The answer Cooper provided to the second reporter who asked about the passports was similar to his first, that they are “working on ways to easily be able to provide a record of a vaccine to anyone who wants it.”
“Obviously, you need to be careful with civil liberties and privacy, but we think that ought to be available to anybody who asks for it, and so the department [NCDHHS] is working on the best way to do that,” Cooper told the reporter.
North State Journal followed up after the April 6 briefing by emailing the governor’s office twice for clarification of his position. While NSJ received a notification that the email was read by staff, as of yet there has been no response.
Citizens worried about being forced to get a vaccination or vaccine passport may get some relief in a bill filed in the N.C. House.
House Bill 558, titled Prohibit Mandatory CV19 Vaccinations, was filed on April 15 with Reps. Larry Pittman (R-Cabarrus) and Keith Kidwell (R-Beaufort) as the primary sponsors.

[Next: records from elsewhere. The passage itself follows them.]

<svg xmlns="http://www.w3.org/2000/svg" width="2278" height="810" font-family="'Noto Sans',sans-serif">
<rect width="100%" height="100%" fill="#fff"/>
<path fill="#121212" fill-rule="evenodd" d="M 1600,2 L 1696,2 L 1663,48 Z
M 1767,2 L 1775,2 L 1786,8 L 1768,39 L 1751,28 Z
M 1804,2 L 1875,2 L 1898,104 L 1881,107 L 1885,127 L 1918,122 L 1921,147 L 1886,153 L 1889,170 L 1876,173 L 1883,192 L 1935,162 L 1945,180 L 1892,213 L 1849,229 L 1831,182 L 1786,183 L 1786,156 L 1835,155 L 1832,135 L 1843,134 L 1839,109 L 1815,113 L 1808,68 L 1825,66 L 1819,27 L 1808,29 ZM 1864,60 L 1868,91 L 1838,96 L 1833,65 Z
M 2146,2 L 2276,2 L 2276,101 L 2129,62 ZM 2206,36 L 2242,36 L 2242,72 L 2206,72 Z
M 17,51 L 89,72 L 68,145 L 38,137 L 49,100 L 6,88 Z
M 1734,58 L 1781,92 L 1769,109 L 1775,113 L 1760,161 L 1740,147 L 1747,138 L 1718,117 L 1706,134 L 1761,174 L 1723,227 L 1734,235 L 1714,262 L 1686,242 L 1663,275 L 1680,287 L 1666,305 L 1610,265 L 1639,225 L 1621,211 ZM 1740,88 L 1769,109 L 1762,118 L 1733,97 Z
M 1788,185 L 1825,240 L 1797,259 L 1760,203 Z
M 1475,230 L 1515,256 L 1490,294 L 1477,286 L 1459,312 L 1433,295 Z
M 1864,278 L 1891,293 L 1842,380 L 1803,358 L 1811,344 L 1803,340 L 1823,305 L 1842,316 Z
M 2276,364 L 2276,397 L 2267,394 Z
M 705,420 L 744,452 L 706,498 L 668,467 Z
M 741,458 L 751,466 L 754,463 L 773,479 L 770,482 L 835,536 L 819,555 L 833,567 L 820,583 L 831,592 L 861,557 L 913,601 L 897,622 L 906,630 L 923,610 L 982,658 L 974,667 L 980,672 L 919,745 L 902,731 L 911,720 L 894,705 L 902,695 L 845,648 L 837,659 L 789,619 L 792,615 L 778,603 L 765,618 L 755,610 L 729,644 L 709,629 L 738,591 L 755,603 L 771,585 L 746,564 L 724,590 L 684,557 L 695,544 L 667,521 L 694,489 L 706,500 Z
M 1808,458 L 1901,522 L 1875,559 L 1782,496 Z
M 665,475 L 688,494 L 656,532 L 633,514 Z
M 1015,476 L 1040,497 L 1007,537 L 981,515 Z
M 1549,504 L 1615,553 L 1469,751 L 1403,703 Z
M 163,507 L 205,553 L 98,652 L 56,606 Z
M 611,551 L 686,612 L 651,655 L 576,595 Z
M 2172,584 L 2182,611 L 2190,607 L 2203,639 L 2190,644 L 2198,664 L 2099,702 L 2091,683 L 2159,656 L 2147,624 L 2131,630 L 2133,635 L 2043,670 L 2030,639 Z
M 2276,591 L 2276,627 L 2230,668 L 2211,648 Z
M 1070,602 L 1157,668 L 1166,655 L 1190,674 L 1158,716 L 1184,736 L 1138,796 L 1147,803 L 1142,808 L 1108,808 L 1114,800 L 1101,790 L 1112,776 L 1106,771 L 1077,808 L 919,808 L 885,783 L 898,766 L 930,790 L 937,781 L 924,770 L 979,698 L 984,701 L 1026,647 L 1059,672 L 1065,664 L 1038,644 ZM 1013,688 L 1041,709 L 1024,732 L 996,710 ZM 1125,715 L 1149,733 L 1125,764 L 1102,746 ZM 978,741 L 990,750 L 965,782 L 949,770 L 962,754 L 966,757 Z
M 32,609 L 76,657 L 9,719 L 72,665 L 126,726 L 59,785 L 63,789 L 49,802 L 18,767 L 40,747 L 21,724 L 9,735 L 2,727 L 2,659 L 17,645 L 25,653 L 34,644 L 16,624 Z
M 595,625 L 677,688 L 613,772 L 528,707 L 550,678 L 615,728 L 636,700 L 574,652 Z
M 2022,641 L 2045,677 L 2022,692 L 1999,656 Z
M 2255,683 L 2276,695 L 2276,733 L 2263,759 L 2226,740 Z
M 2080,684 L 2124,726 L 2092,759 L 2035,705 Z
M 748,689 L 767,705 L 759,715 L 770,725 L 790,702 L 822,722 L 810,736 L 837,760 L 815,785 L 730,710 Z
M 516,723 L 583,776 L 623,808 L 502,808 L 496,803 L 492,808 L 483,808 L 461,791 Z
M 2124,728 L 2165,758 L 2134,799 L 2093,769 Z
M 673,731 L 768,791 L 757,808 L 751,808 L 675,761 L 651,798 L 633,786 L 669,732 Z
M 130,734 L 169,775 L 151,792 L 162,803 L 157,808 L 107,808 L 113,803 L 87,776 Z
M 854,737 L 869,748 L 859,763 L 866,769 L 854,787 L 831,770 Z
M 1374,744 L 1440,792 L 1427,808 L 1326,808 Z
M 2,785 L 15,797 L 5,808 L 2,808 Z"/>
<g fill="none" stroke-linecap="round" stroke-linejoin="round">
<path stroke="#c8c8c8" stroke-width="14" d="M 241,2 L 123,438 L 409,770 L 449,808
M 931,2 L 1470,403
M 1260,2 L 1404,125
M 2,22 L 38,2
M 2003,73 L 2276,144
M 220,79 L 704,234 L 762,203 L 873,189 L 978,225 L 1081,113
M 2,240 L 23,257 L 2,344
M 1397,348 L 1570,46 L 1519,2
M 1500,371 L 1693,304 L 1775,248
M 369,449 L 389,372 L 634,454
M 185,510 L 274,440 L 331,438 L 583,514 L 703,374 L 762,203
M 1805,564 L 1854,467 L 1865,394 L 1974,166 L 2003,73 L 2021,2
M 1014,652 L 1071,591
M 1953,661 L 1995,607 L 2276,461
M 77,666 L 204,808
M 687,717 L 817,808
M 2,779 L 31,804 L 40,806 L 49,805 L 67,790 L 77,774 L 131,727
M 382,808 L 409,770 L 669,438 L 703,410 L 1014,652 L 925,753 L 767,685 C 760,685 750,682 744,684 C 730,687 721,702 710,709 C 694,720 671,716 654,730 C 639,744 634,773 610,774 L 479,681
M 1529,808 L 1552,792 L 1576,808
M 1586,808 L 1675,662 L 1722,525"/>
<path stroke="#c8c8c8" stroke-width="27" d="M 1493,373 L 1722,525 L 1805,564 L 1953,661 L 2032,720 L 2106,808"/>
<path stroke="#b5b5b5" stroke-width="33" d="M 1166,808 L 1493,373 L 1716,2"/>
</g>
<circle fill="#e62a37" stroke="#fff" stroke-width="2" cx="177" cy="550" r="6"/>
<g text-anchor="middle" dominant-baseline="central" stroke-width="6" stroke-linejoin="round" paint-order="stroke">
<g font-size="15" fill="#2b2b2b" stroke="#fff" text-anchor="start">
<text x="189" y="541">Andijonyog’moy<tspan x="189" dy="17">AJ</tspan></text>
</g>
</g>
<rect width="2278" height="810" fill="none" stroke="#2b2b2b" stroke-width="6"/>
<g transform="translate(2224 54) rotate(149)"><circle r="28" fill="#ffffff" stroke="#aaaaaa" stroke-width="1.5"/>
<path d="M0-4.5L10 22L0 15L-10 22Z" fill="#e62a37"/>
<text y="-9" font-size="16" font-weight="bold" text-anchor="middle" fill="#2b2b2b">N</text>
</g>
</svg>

The bill would prohibit the state and its agencies from creating or imposing and kind of identification like a vaccine passport in order to travel, enter any public space or private property, or to do business in North Carolina. It would also block the governor from using an executive order to mandate a person be vaccinated and would give civil and criminal immunity to anyone refusing to receive a vaccination.
Additionally, the bill would enact new statutes, one of which gives citizens the private right to determine whether they or their children, or any person under their care, will receive a vaccine. Another would make it illegal to discriminate by requiring a vaccine passport or similar proof for use of public spaces and in the hiring and firing of employees.
Colleges, K-12 schools and childcare facilities in the state would be prohibited from questioning a person on their vaccination status as a condition of attendance. Similarly, occupational licensing boards, hospitals and nursing homes cannot refuse licenses, treatment or admittance based on a vaccination status.